At its core, the genre-busting Catherine is about one man’s spiraling descent into guilt and paranoia, triggered by a night of impromptu infidelity. It’s a survival-horror game in the guise of a puzzler, all wrapped up in a uniquely bizarre tale of love and the fear of commitment. It wears its quirkiness on its sleeve, deftly balancing some genuinely unsettling moments with a sense of humour that manages to be both macabre and goofy, and while it may not be everyone’s cup of tea, one thing’s certain: you’ve never played a game quite like Catherine, and that’s a good thing.
You fill the shoes of Vincent, a 32-year old developer who would still rather go for late-night drinking sessions with his friends than spend time with his long-time girlfriend, Katherine. His life takes a turn for the undeniably strange when he meets Catherine; one thing leads to another, and the encounter acts as the springboard for the remainder of the game.
The cheating starts a cycle of nightmares for Vincent – nightmares that seem to be shared via a common dream space between similarly unfaithful men – and it’s here that the bulk of the actual gameplay exists. It uses the popular dream concept that if you die in the dream, you die in real life. Each night you’ll be tasked to overcome a series of towering puzzle blocks in a race to reach the top and finally escape the nightmare.

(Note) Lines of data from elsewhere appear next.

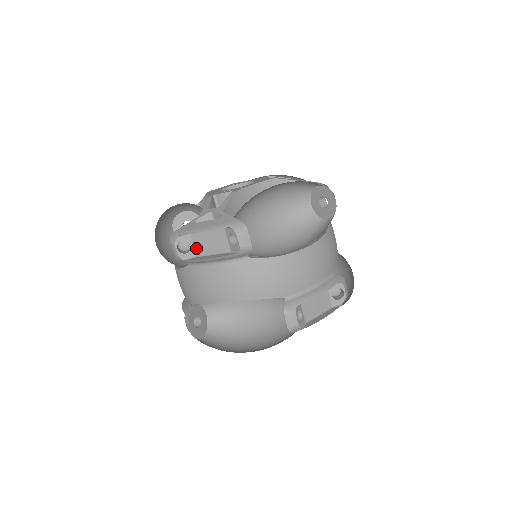
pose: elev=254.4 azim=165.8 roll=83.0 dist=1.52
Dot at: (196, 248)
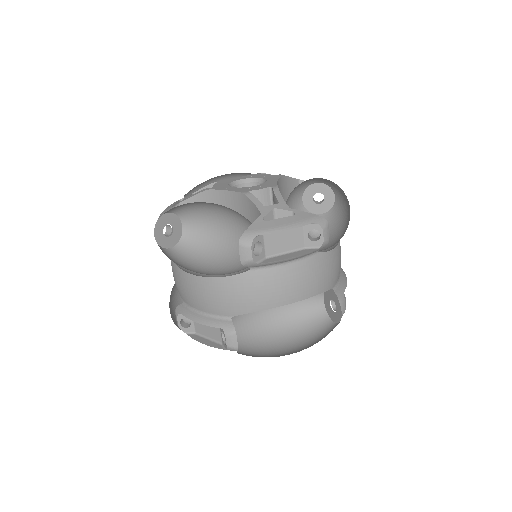
Dot at: (267, 249)
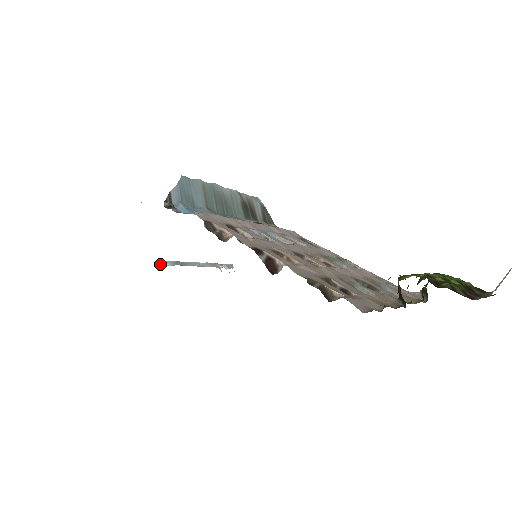
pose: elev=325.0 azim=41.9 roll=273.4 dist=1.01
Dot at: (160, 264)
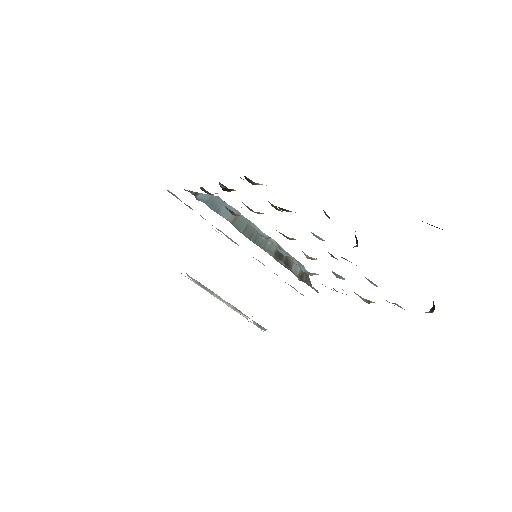
Dot at: occluded
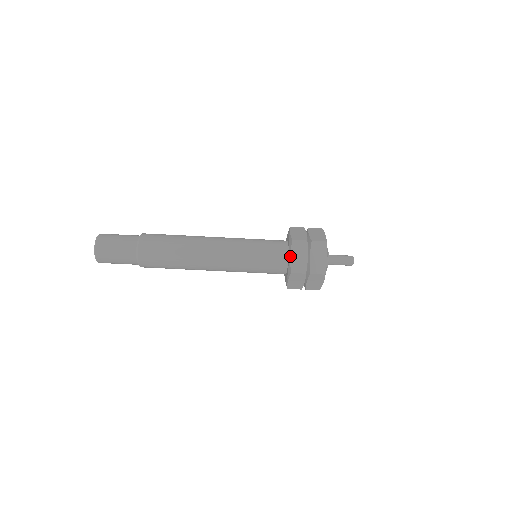
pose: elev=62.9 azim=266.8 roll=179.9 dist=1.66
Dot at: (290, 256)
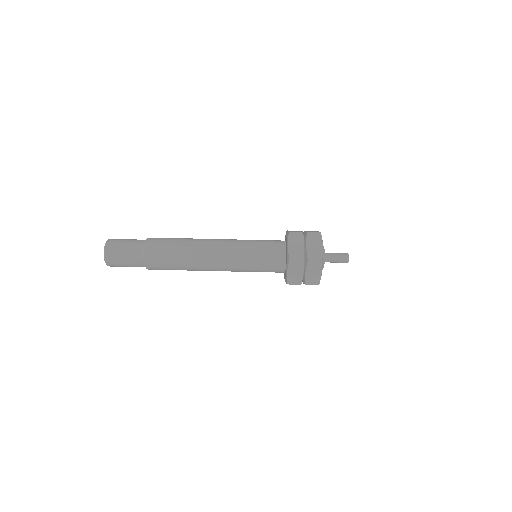
Dot at: (286, 231)
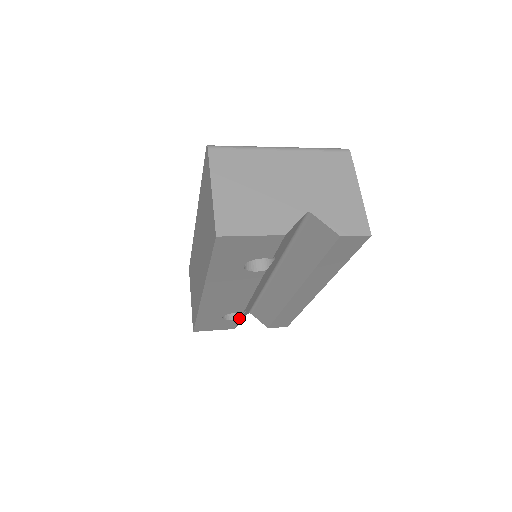
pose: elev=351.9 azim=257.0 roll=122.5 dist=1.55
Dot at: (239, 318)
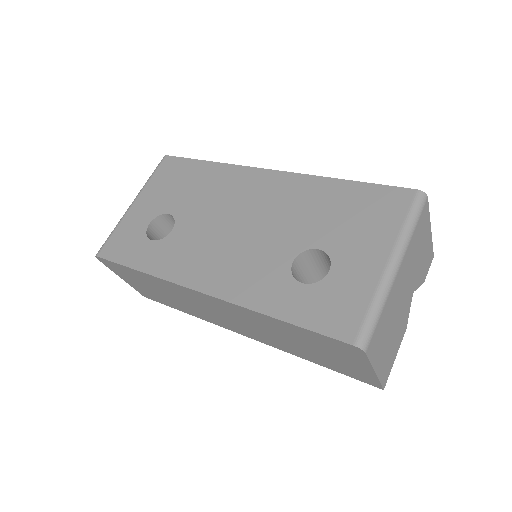
Dot at: occluded
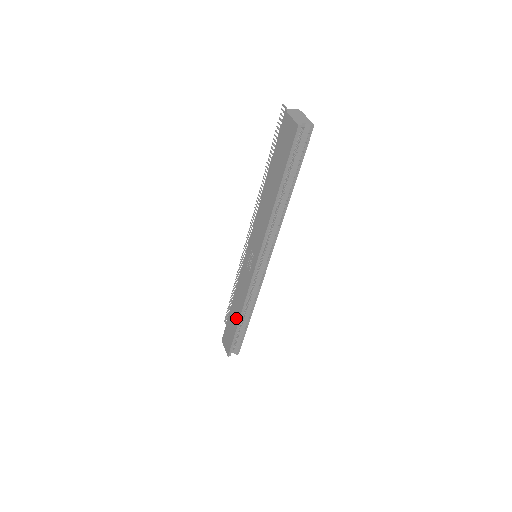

Interspersed between each Nightmare, the story unfolds in a series of cut-scenes relaying the events during the day. These are linked to a morality meter of sorts, where your choice of conversations and text-message replies would steer the meter left or right. There are also bizarre personal questions which offer no real bearing on the gameplay as such, but do influence which one of the eight endings you will get.
The game runs on the Gamebryo engine and utilizes a cel-shaded look that manages to gel perfectly with the anime cut-scenes. It’s not as technically impressive as some of the bigger guns out there, but works perfectly within the setting and has loads of charm to boot.
In the end it’s a game that is hard to slap a label on. At once innovative and unique, it’s a daring experiment placed against the current trends in gaming. And even if it doesn’t fall within your personal gaming tastes, it’s one of those rare experiences that doesn’t come along often enough, and should at the very least be given a chance. Whether you choose Katherine or Catherine, you’ll be won over in the end.